## Directions
An exact transcript of every entry is required, without any of the pictures.

::: Supplied entries :::

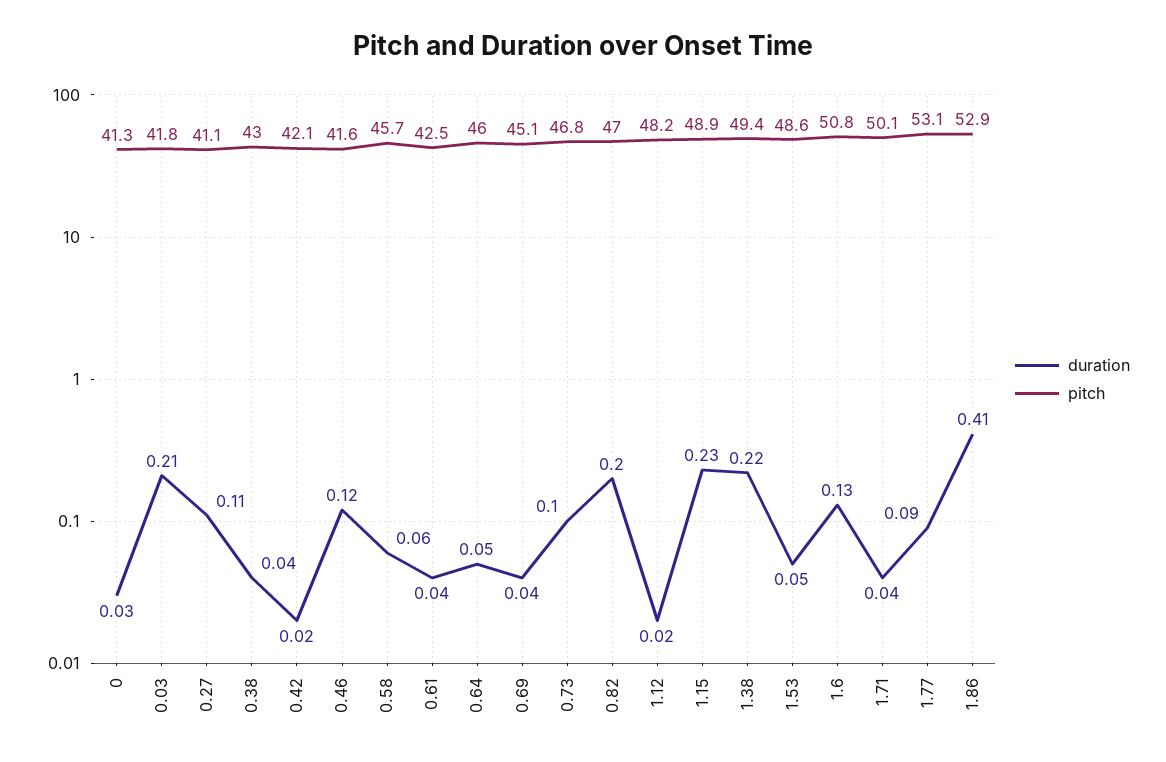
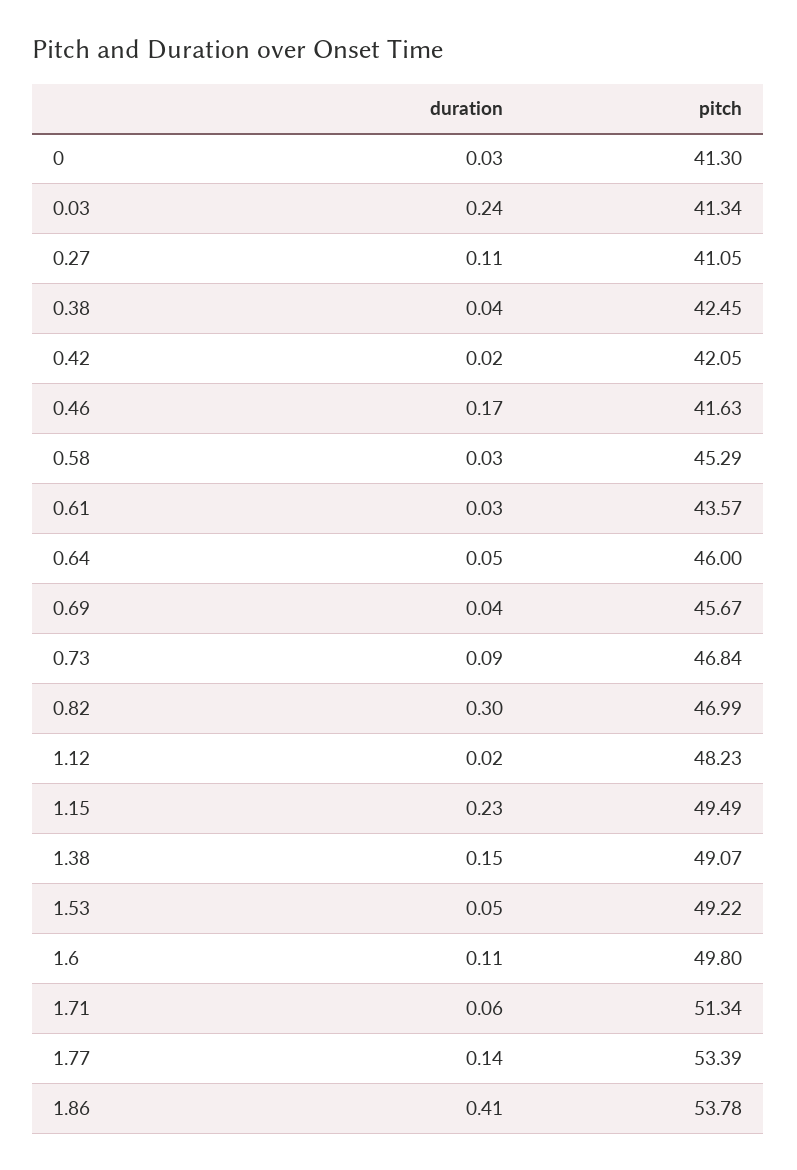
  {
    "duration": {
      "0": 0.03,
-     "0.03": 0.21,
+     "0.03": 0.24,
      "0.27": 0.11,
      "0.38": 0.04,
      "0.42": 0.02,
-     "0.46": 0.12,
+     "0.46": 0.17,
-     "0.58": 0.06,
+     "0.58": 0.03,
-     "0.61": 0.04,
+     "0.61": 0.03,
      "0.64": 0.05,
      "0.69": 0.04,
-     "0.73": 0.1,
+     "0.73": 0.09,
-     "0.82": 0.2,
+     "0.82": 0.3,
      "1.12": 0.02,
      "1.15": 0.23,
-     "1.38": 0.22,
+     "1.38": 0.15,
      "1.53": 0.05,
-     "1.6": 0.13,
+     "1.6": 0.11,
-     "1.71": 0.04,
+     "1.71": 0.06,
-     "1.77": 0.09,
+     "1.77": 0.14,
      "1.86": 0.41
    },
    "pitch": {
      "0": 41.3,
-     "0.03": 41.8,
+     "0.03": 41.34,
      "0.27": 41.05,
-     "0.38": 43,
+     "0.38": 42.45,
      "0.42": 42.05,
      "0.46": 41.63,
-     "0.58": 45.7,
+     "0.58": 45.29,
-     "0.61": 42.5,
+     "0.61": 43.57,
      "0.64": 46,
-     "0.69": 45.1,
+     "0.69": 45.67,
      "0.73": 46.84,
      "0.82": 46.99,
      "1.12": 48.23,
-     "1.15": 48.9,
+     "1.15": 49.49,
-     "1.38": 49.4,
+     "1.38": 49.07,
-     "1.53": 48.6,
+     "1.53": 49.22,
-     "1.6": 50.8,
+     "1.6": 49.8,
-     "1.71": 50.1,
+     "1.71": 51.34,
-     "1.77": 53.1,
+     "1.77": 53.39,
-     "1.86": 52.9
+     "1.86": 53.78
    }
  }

:::

## Answer area
  {
    "duration": {
      "0": 0.03,
-     "0.03": 0.21,
+     "0.03": 0.24,
      "0.27": 0.11,
      "0.38": 0.04,
      "0.42": 0.02,
-     "0.46": 0.12,
+     "0.46": 0.17,
-     "0.58": 0.06,
+     "0.58": 0.03,
-     "0.61": 0.04,
+     "0.61": 0.03,
      "0.64": 0.05,
      "0.69": 0.04,
-     "0.73": 0.1,
+     "0.73": 0.09,
-     "0.82": 0.2,
+     "0.82": 0.3,
      "1.12": 0.02,
      "1.15": 0.23,
-     "1.38": 0.22,
+     "1.38": 0.15,
      "1.53": 0.05,
-     "1.6": 0.13,
+     "1.6": 0.11,
-     "1.71": 0.04,
+     "1.71": 0.06,
-     "1.77": 0.09,
+     "1.77": 0.14,
      "1.86": 0.41
    },
    "pitch": {
      "0": 41.3,
-     "0.03": 41.8,
+     "0.03": 41.34,
      "0.27": 41.05,
-     "0.38": 43,
+     "0.38": 42.45,
      "0.42": 42.05,
      "0.46": 41.63,
-     "0.58": 45.7,
+     "0.58": 45.29,
-     "0.61": 42.5,
+     "0.61": 43.57,
      "0.64": 46,
-     "0.69": 45.1,
+     "0.69": 45.67,
      "0.73": 46.84,
      "0.82": 46.99,
      "1.12": 48.23,
-     "1.15": 48.9,
+     "1.15": 49.49,
-     "1.38": 49.4,
+     "1.38": 49.07,
-     "1.53": 48.6,
+     "1.53": 49.22,
-     "1.6": 50.8,
+     "1.6": 49.8,
-     "1.71": 50.1,
+     "1.71": 51.34,
-     "1.77": 53.1,
+     "1.77": 53.39,
-     "1.86": 52.9
+     "1.86": 53.78
    }
  }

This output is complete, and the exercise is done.